Site icon Craig Murray

Bahrain: The Rest Is Silence

The western media continue to scramble to re-heat stories of how terrible Gadaffi is. This is to set up a complete Aunt Sally – the vast majority of people in the UK and US who are against the Libyan war have no illusions about Gadaffi, who is indeed a brutal dictator. The questions are, is war for regime change legal? Will it make the situation in Libya better or worse? Will it cause blowback damage elsewhere? Is it a dangerous precedent?

You ought to be pretty sure of the answers to those questions before you attack another country, kill or wound thousands, and spend hundreds of millions of pounds you don’t actually have. War for regime change is certainly illegal – SCR 1973 specifically calls for a ceasefire and negotiations, which presupposes the existence of a Libyan government to negotiate. It specifically and deliberately does not call for a change of government by force. In fact anyone who tells you they are sure of the answers to the other three questions – either way – is a liar.

Meantime, the other side of the equation of death works its way through. I was the first to break the news that Clinton had done a deal with the Saudis and Emirates. In return for Arab League support for the attack on Libya, the US and its partners would turn a blind eye to the crushing by Saudi troops of pro-democracy protestors in the Gulf.

The blind eye has been duly turned. So effective is the de facto link between the Western political establishment and the mainstream media, that the killing of over 200 Bahraini pro-democracy and human rights campaigners since the Saudi Anschluss there has gone almost entirely unreported. The Guardian reports on disgraceful action against Bahraini students in the UK. Bahrain’s two largest political parties, both representing the majority population, have been outlawed.

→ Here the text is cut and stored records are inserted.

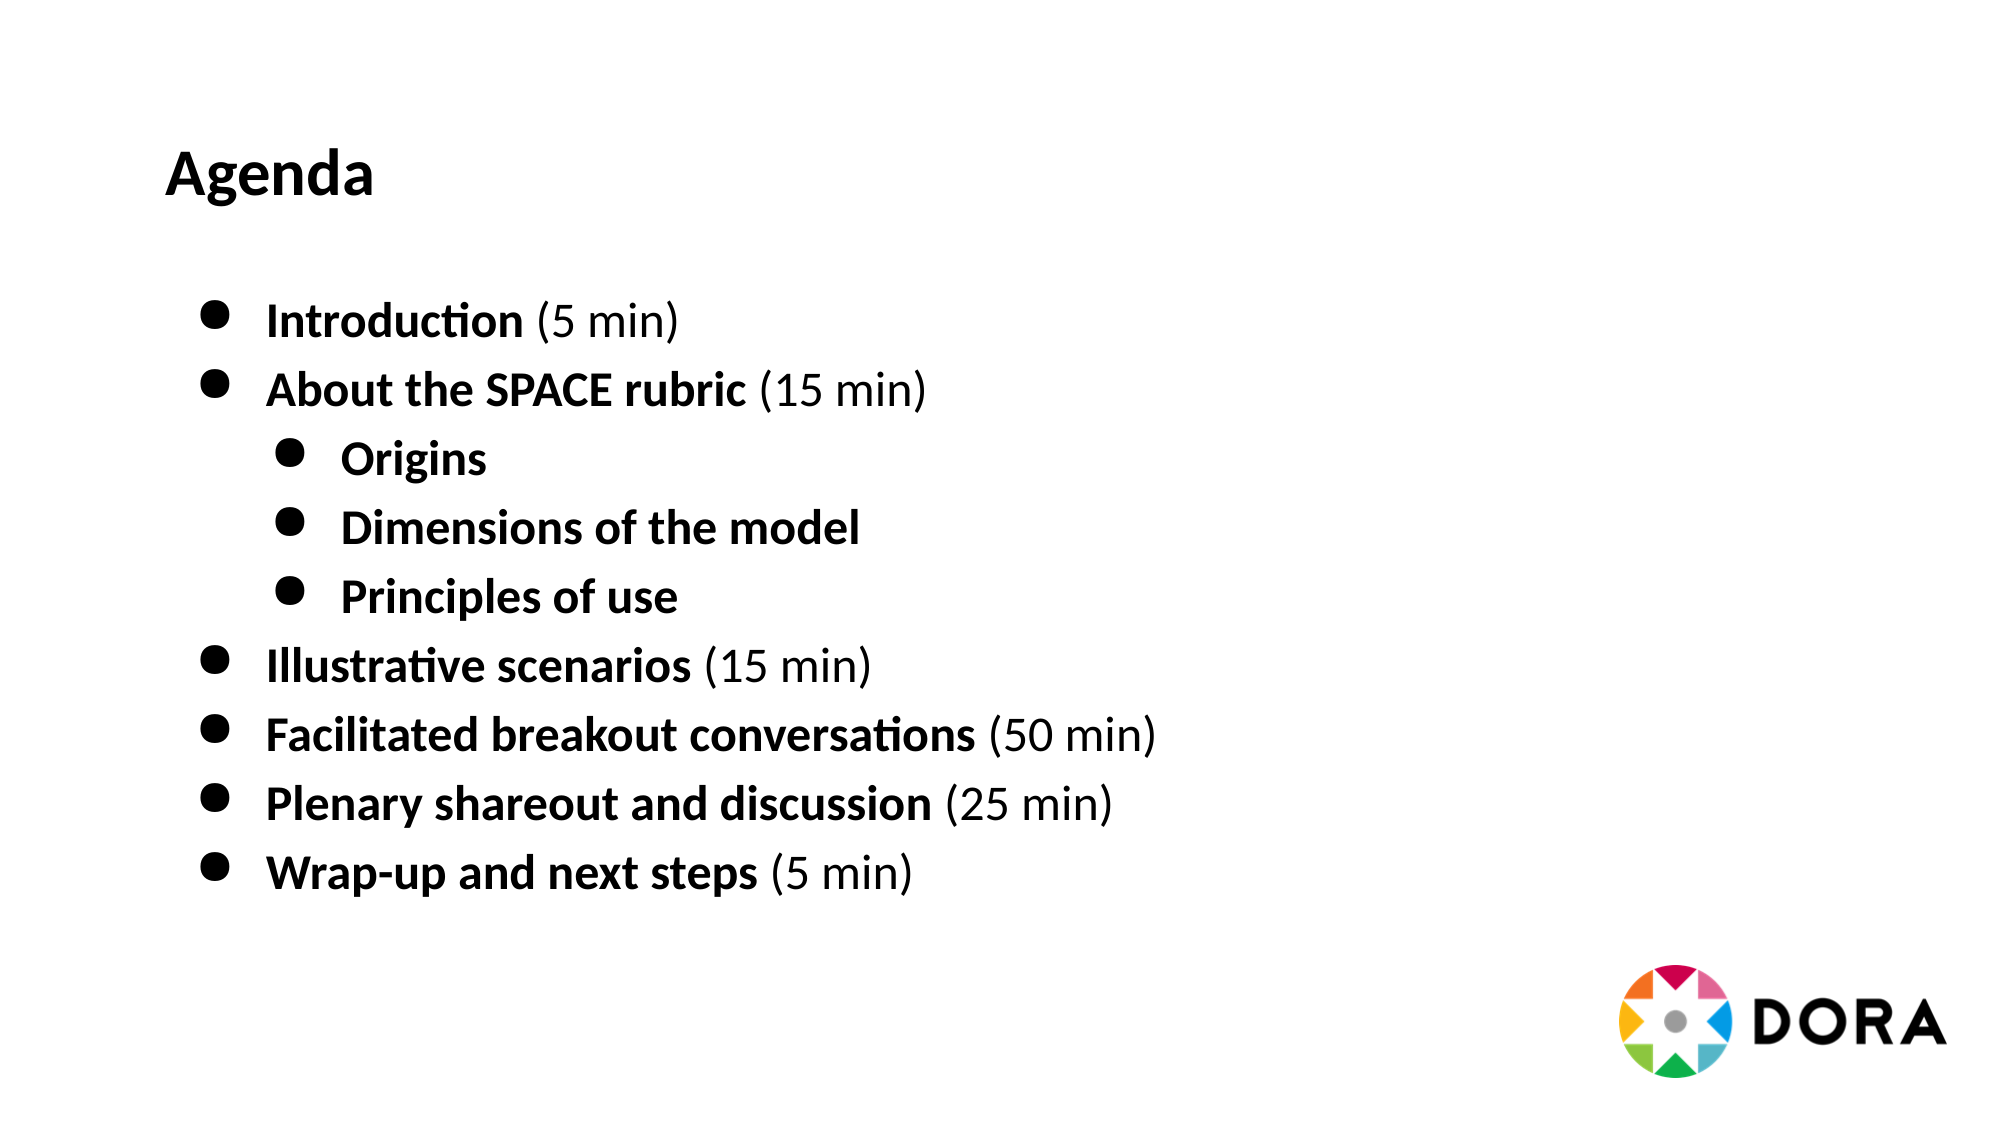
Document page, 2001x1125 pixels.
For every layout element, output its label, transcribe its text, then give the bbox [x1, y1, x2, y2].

picture [1619, 965, 1948, 1078]
text_box Agenda [145, 108, 1590, 240]
text_box Introduction (5 min) About the SPACE rubric (15 min) Origins Dimensions of the model Principles of use Illustrative scenarios (15 min) Facilitated breakout conversations (50 min) Plenary shareout and discussion (25 min) Wrap-up and next steps (5 min) [145, 258, 1897, 1107]
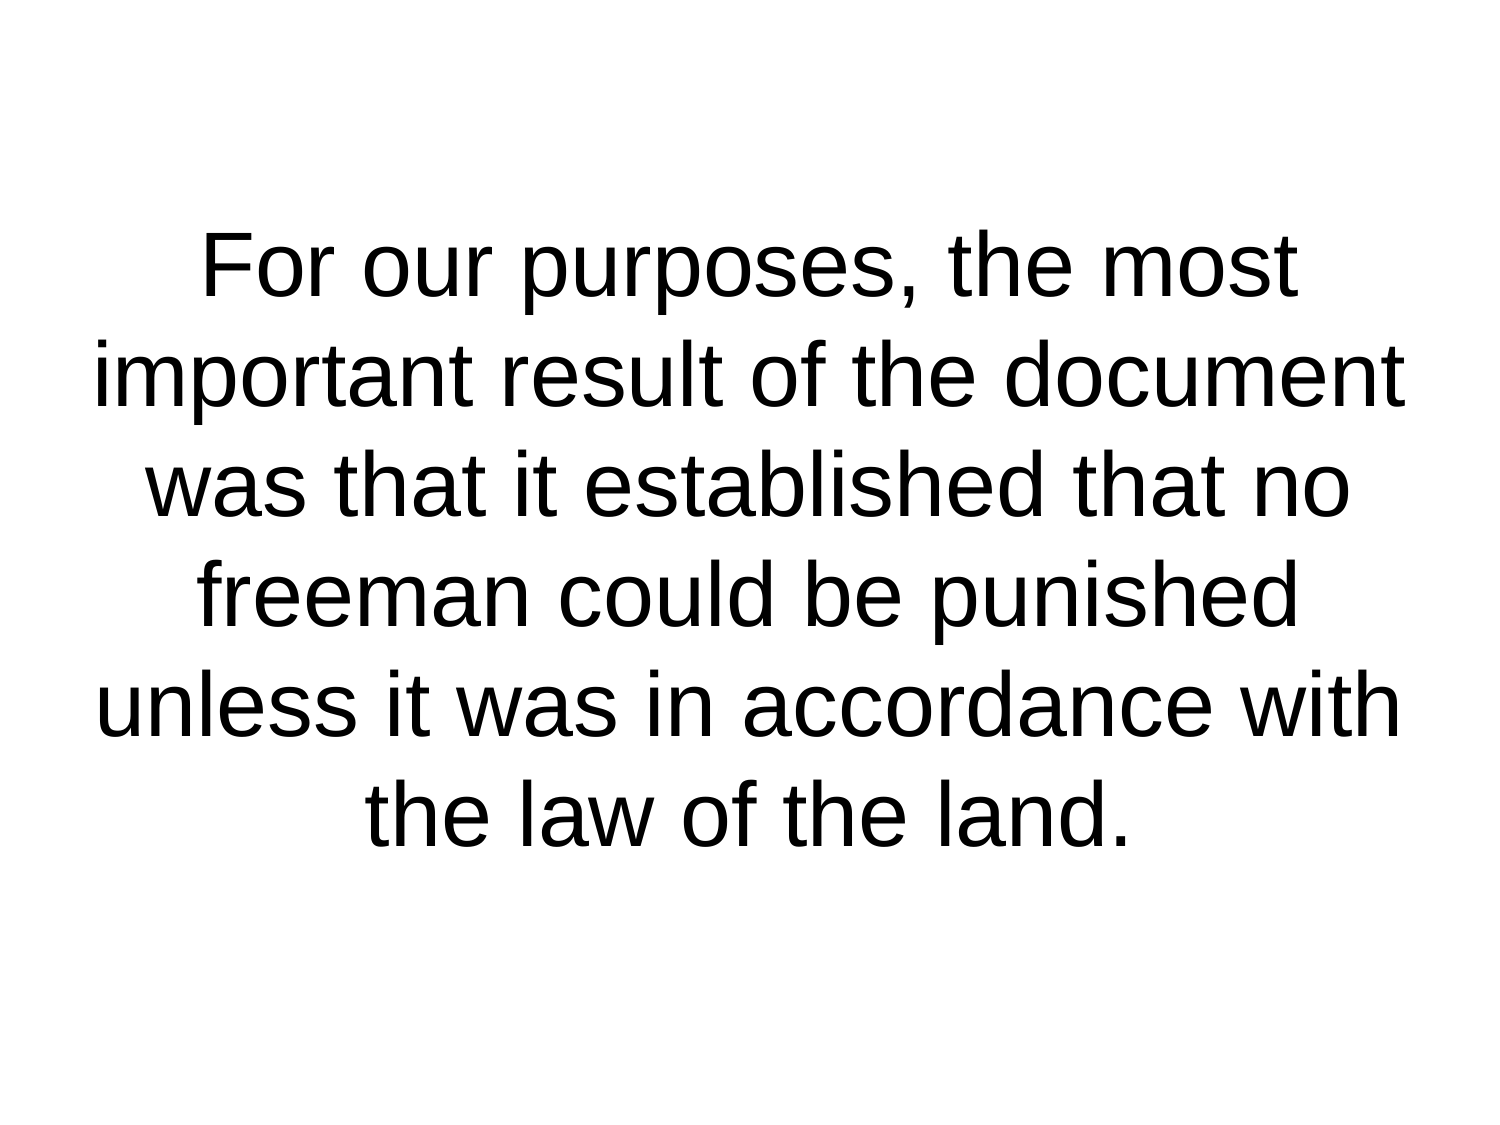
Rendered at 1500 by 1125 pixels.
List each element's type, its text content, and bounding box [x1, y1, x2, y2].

William Hague is totally silent on the crushing of freedom in Bahrain, as is Jeremy Browne, the absolutely disgraceful Lib Dem MP who is supposedly minister for human rights in the FCO, evidently chosen because there is no evidence that he has now or has ever had the slightest interest in human rights.

Hague of course spends much time, in Doha and in London, in the company of the Emir of Qatar. Qatar is the base for the Libyan “transitional government” and the international “contact group”. It is an absolute monarchy where political parties are banned and executive power is reserved to members of the royal family. I think that tells us all we need to know about how genuine is the wsetern demand for Middle Eastern democracy.